Food

Coffee

The delicious flavor of a perfect cup of coffee is incomparable. Required by many of us to start each day, it provides a boost when we need to focus – like through the 4 o’clock slump and accompanies friends gathered for a catch-up at the ubiquitous local coffee shop.

The beverage so important that it was given its own moniker, ‘kaffe-klatsch‘, German for ‘informal gathering, talking or gossip where coffee is served.’ And I’m sure we can add to that ‘and imbibed with relish in the afternoon’ to underscore the status of this beverage.

Whole coffee beans in a coffee grinder

Bean or preparation?

For me it is both- it’s a good quality bean, which before grinding, has a soft sheen, not glossy but a sheen. This is a clue as to the oil content of the bean and it follows, the better tasting coffee. Freshly ground coffee beans have a rich, deeply fragrant aroma. The aroma primes the senses for the experience.

It’s been more than a few years since I started grinding coffee beans but I can’t imagine doing it any other way. I use a simple electric grinder that makes short work of the task and is ‘old reliable’. I grind just enough for a day or two and store it in a glass canning jar with a gasket and clamp lid, in the refrigerator.

There was a time, on vacation, that I purchased a bag of coffee only to discover the next morning that it was whole beans and the cottage in which we were staying had no coffee grinder – manual or electric. And it had a french press coffee pot. Those gorgeous beans just sitting there, showing off their wonderful sheen. Desperate times – the morning coffee is under threat- call for desperate measures. I improvised with the bottom of a heavy, stainless steel pot and a wooden cutting board. I was able to do a fair job of producing a coarse to medium ground which was surprisingly good.

Sheen to achieve ‘crema’

But back to the sheen of the coffee beans. The sheen is indicative of the oil within, which makes your coffee rich and not bitter. This is what contributes to the ‘crema‘ of espresso- that deep brownish-red, slightly foamy coating on the top of your espresso and hugs the sides of the cup.

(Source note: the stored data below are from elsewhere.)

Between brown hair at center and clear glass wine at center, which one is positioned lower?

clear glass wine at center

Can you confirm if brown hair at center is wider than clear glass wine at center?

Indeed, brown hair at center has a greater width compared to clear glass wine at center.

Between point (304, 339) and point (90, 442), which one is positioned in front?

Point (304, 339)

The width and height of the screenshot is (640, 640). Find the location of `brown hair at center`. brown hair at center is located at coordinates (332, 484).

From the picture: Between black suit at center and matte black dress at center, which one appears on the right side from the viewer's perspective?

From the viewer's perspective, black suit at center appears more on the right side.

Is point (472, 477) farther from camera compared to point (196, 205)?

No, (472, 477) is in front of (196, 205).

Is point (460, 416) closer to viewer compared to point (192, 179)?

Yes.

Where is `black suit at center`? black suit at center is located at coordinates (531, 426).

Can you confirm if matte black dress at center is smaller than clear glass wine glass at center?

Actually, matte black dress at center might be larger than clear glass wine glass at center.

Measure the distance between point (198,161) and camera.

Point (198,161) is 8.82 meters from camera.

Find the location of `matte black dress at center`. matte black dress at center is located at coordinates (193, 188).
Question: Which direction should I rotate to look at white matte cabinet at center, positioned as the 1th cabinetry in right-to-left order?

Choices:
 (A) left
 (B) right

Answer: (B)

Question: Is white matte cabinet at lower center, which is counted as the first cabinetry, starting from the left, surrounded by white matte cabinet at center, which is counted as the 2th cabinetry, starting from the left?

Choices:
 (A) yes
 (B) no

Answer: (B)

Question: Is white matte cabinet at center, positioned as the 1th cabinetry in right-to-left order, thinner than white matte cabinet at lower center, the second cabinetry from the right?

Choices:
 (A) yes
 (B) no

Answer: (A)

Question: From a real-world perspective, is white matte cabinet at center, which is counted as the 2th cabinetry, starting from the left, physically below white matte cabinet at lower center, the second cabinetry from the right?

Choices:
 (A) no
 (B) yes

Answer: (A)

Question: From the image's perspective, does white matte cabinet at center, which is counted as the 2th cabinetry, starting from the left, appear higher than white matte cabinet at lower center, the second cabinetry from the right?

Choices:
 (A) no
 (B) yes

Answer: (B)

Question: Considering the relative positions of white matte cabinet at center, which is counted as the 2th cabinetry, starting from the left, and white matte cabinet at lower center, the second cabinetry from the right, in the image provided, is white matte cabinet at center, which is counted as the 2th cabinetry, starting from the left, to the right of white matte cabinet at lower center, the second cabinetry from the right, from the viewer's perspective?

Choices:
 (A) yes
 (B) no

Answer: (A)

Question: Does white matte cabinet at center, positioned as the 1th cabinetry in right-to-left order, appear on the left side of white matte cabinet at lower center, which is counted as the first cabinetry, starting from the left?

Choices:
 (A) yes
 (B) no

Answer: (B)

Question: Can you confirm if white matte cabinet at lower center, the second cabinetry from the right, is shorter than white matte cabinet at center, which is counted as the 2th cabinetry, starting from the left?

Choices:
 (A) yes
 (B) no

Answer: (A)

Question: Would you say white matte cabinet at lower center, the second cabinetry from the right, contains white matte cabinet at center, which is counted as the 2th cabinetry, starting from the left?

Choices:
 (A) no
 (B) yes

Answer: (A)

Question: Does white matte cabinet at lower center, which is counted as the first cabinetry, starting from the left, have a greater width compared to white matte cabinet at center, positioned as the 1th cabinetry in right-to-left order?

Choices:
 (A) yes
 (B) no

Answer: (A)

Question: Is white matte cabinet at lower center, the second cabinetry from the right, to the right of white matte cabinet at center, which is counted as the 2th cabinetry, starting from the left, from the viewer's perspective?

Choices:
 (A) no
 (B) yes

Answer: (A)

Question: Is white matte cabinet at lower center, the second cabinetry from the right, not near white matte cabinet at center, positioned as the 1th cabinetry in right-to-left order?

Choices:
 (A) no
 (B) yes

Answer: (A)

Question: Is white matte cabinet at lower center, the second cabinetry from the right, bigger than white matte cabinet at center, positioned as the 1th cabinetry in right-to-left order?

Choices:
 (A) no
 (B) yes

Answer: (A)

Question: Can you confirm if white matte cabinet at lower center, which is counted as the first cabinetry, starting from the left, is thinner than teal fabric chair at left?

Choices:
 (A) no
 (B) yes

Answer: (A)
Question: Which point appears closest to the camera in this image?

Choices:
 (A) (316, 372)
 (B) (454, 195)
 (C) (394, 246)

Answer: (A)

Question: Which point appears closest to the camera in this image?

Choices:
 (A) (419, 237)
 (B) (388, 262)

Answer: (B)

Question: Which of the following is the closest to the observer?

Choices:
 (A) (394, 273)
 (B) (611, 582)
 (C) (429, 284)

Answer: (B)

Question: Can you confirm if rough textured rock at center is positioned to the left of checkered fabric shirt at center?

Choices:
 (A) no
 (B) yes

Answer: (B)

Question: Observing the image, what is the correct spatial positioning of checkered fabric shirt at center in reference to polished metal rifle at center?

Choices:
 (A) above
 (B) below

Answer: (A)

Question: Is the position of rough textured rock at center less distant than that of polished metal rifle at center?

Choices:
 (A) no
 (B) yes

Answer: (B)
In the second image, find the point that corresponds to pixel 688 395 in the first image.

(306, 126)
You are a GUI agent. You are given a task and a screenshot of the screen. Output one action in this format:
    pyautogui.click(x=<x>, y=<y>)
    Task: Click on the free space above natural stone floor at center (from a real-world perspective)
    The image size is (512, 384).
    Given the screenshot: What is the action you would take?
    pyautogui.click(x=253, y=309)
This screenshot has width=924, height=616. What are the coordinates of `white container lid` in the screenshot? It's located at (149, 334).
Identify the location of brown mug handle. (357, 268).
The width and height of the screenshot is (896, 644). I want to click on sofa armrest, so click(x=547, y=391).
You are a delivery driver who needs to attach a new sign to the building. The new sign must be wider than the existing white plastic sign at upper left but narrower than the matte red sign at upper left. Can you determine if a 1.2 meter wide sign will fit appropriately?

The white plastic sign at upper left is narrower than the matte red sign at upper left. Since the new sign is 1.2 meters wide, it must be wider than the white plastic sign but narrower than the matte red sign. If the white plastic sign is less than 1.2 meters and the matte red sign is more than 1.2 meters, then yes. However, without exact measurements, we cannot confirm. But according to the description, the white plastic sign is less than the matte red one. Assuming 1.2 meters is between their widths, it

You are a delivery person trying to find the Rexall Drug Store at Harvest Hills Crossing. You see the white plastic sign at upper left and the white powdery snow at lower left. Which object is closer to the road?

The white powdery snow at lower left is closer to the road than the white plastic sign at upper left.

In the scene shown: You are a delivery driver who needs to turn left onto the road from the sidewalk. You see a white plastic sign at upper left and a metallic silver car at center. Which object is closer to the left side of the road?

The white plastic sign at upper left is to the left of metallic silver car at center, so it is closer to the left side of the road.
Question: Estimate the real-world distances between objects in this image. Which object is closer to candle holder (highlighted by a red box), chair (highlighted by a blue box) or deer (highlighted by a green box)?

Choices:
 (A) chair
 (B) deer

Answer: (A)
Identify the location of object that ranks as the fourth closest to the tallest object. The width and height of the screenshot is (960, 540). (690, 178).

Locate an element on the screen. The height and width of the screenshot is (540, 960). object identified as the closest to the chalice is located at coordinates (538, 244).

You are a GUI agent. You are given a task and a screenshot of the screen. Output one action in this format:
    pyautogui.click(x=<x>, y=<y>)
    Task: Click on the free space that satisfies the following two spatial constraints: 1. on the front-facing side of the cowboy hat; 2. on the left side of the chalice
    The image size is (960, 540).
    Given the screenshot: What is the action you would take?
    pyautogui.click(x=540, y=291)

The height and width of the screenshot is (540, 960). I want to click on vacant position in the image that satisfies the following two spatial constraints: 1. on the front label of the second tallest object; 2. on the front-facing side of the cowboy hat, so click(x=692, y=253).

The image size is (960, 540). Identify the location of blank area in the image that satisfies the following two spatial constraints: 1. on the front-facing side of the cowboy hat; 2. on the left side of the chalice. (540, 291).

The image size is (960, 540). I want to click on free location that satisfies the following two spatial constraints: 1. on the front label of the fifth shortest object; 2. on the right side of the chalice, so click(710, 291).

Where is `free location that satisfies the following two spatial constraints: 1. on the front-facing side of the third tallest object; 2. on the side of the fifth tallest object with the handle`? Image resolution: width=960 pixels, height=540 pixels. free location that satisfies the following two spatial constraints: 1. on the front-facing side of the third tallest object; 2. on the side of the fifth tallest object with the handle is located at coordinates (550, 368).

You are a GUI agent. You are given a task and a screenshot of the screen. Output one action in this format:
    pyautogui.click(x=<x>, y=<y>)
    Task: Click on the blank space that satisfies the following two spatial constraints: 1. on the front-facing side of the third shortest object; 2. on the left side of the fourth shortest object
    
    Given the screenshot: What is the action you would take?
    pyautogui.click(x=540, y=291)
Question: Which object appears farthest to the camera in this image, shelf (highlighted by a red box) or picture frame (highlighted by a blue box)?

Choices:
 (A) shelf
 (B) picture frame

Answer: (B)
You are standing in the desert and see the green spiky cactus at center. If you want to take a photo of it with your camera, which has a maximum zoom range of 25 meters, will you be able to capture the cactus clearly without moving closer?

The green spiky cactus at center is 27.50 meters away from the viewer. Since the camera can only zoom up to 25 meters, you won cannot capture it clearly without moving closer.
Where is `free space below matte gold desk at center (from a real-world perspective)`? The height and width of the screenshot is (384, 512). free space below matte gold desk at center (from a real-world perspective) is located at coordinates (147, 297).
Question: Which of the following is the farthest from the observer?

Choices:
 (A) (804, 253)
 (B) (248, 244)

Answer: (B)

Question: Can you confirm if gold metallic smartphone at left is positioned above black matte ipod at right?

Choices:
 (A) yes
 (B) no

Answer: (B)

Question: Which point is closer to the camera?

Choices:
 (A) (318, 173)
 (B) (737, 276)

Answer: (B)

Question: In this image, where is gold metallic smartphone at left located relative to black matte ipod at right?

I don’t think it is necessary to invest a small fortune in expensive espresso makers to enjoy your coffee. The easiest way to make espresso is with a ‘moka‘, an eight-sided pot with handle and a separate bottom chamber in which the filter and coffee rest. Set it on a stove top burner, as the water begins to boil, pressure causes it to rise up and through the coffee and then into the upper chamber. You’ll know when it’s finished by the loud swishing- shushing as the last of the water is replaced by air. Take it off the burner immediately or you’ll be left with burnt coffee. Undrinkable burnt coffee.

How to make the perfect cup of coffee?

A three-cup moka will provide you with two full espresso cups, depending on the size of the cup -or- one cup of Caffe’ Americano and this is my coffee of choice. If you travel in Europe, you will most likely see “Caffe’ Americano” listed on menu boards everywhere. It is the perfect cup of coffee, consistently good because it is made of 2/3 cup freshly ground and brewed espresso and 1/3 boiling water. I love it and this is how I’ve been making my morning coffee ever since. And what better to accompany it than a classic blueberry muffin?